When Sen. Rand Paul, Kentucky Republican, asked Mrs. Clinton in January 2013 at a Senate Armed Services Committee hearing whether she knew of any weapons coming from the United States and going to rebels in the Middle East, she denied such knowledge. She either has a memory so faulty that she should not be entrusted with any governmental powers, or she knowingly lied.
It gets worse.
It now appears that Mrs. Clinton was managing her war using emails that she diverted through a computer server owned by her husband’s charitable foundation, even though some of her emails contained sensitive and classified materials. This was in direct violation of federal law, which requires all in government who possess classified or sensitive materials to secure them in a government-approved venue.
The inspector general of the intelligence community and the inspector general of the State Department each have reviewed a limited sampling of her emails that were sent or received via the Clinton Foundation server, and both have concluded that materials contained in some of them were of such gravity that they were obliged under federal law to refer their findings to the FBI for further investigation.
The FBI does not investigate for civil wrongdoing or ethical lapses. It investigates behavior that may be criminal or that may expose the nation’s security to jeopardy. It then recommends either that indictments be sought or the matter be addressed through non-prosecutorial means. Given Mrs. Clinton’s unique present position — as the president’s first secretary of state and one who seeks to succeed him, as well as being the wife of one of his predecessors — it is inconceivable that she could be prosecuted as Gen. David Petraeus was (for the crime of failing to secure classified materials) without the personal approval of the president himself.
Let’s be realistic and blunt: If the president wants Mrs. Clinton prosecuted for failing to secure classified materials, then she will be, no matter the exculpatory evidence or any political fallout. If he does not want her prosecuted, then she won’t be, no matter what the FBI finds or any political fallout.
I have not seen the emails the inspectors general sent to the FBI, but I have seen the Clinton emails, which are now in the public domain. They show Mrs. Clinton sending or receiving emails to and from her confidante Sid Blumenthal and one of her State Department colleagues using her husband’s foundation’s server, and not a secure government server. These emails address the location of French jets approaching Libya, the location of no-fly zones over Libya and the location of Stevens in Libya. It is inconceivable that an American secretary of state failed to protect and secure this information.
But it is not inconceivable that she would lie about it.
Federal statutes provide for three categories of classified information. “Top secret” is data that, if revealed, could likely cause grave damage to national security. “Secret” is data that, if revealed, could likely cause serious damage to national security. “Confidential” is data that, if revealed, could likely cause some damage to national security. Her own daily calendars, which she regularly emailed about, are considered confidential.
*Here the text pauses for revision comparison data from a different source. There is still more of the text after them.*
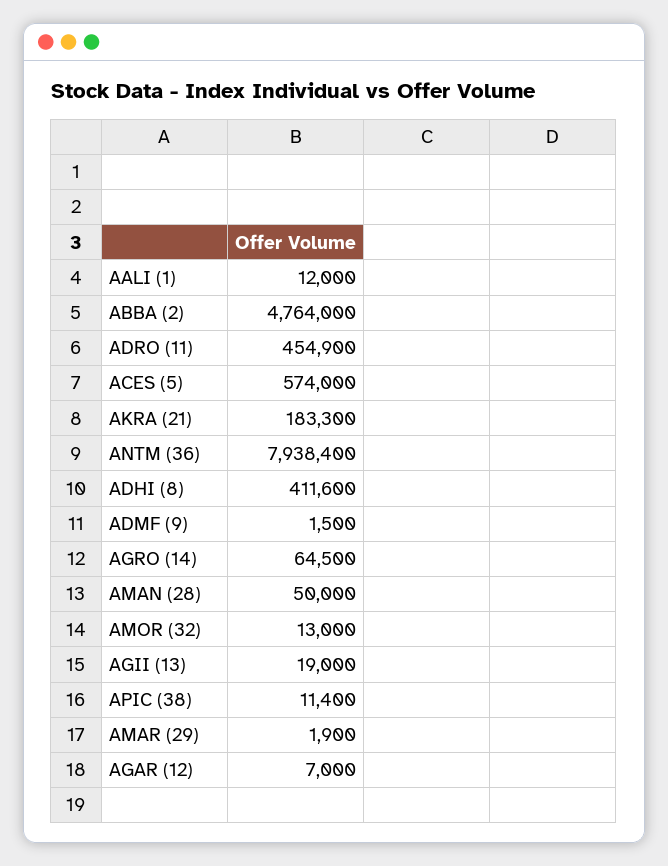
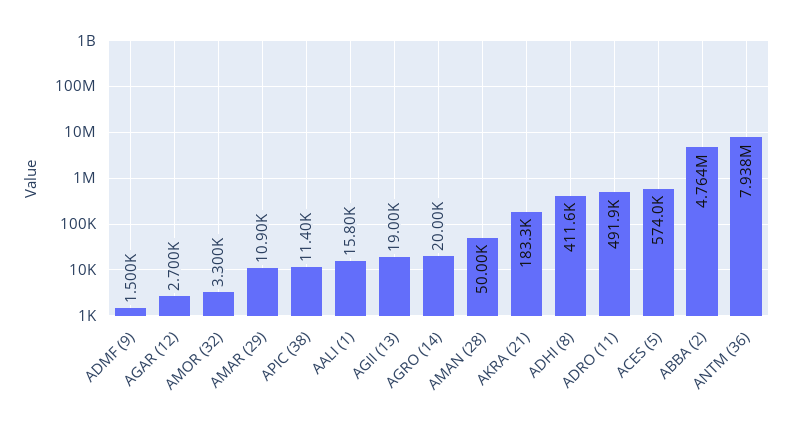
  {
-   "AALI (1)": 12000,
+   "AALI (1)": 15800,
    "ABBA (2)": 4764000,
-   "ADRO (11)": 454900,
+   "ADRO (11)": 491900,
    "ACES (5)": 574000,
    "AKRA (21)": 183300,
    "ANTM (36)": 7938400,
    "ADHI (8)": 411600,
    "ADMF (9)": 1500,
-   "AGRO (14)": 64500,
+   "AGRO (14)": 20000,
    "AMAN (28)": 50000,
-   "AMOR (32)": 13000,
+   "AMOR (32)": 3300,
    "AGII (13)": 19000,
    "APIC (38)": 11400,
-   "AMAR (29)": 1900,
+   "AMAR (29)": 10900,
-   "AGAR (12)": 7000
+   "AGAR (12)": 2700
  }

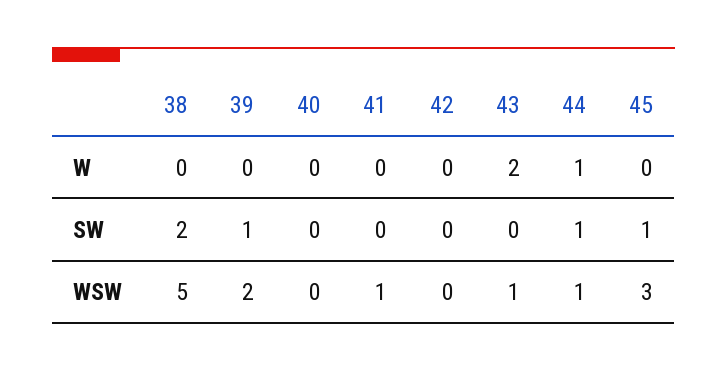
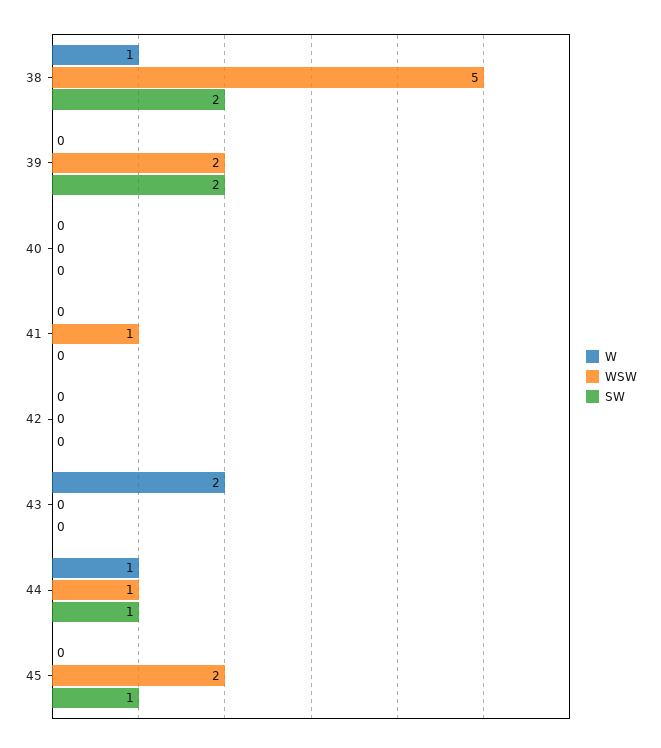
  {
    "W": {
-     "38": 0,
+     "38": 1,
      "39": 0,
      "40": 0,
      "41": 0,
      "42": 0,
      "43": 2,
      "44": 1,
      "45": 0
    },
    "SW": {
      "38": 2,
-     "39": 1,
+     "39": 2,
      "40": 0,
      "41": 0,
      "42": 0,
      "43": 0,
      "44": 1,
      "45": 1
    },
    "WSW": {
      "38": 5,
      "39": 2,
      "40": 0,
      "41": 1,
      "42": 0,
-     "43": 1,
+     "43": 0,
      "44": 1,
-     "45": 3
+     "45": 2
    }
  }

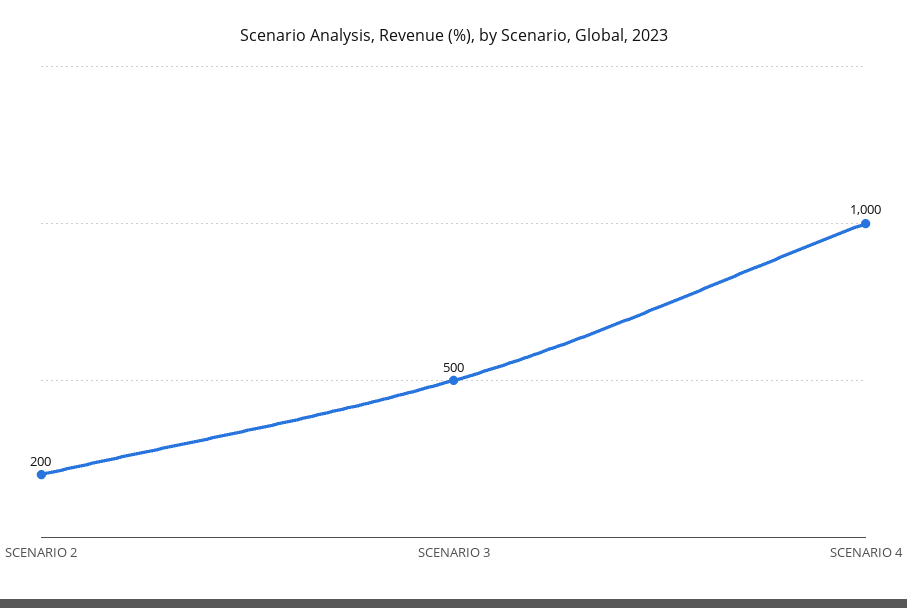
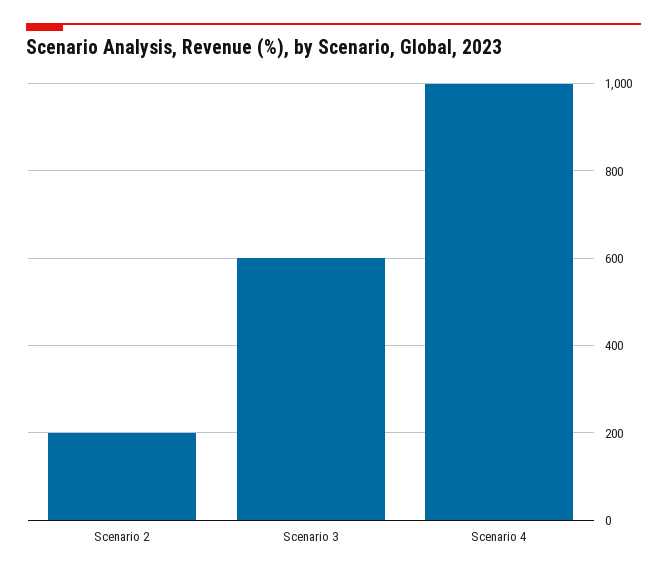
  {
    "SCENARIO 2": 200,
-   "SCENARIO 3": 500,
+   "SCENARIO 3": 600,
    "SCENARIO 4": 1000
  }

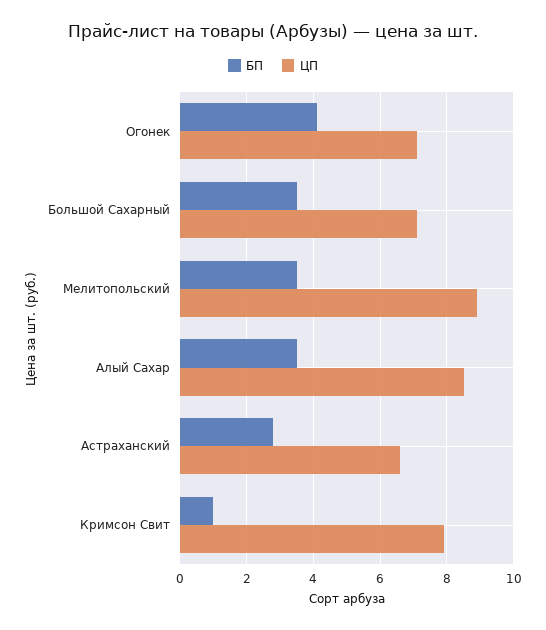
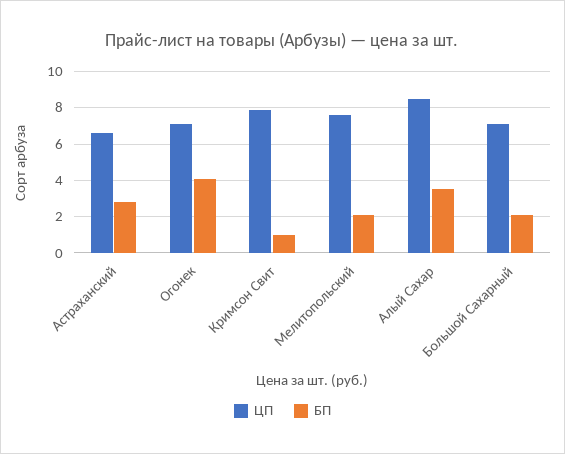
  {
    "БП": {
      "Огонек": 4,
-     "Большой Сахарный": 3.5,
+     "Большой Сахарный": 2,
-     "Мелитопольский": 3.5,
+     "Мелитопольский": 2,
      "Алый Сахар": 3.5,
      "Астраханский": 3,
      "Кримсон Свит": 1
    },
    "ЦП": {
      "Огонек": 7,
      "Большой Сахарный": 7,
-     "Мелитопольский": 9,
+     "Мелитопольский": 7.5,
      "Алый Сахар": 8.5,
      "Астраханский": 6.5,
      "Кримсон Свит": 8
    }
  }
Mrs. Clinton has repeatedly denied ever sending or receiving data in any of these categories. She probably will argue that an email that fails to use the terminology of the statute cannot be deemed classified. Here the inspectors general have corrected her. It is the essence of the data in an email — its potential for harm if revealed — that makes its contents classified and the failure to protect it a crime — not the use of a magic word or phrase in the subject line.
She is no doubt lying again, just as she did to the Senate Armed Services Committee. Yet the question remains: Why did she use her husband’s foundation’s computer server instead of a government server, as the law requires? She did that so she could obscure what the server recorded and thus be made to appear different according to history from how she was in reality. Why did she lie about all this? Because she thinks she can get away with it.
Will American voters let her?
• Andrew P. Napolitano, a former judge of the Superior Court of New Jersey, is an analyst for the Fox News Channel. He has written seven books on the U.S. Constitution.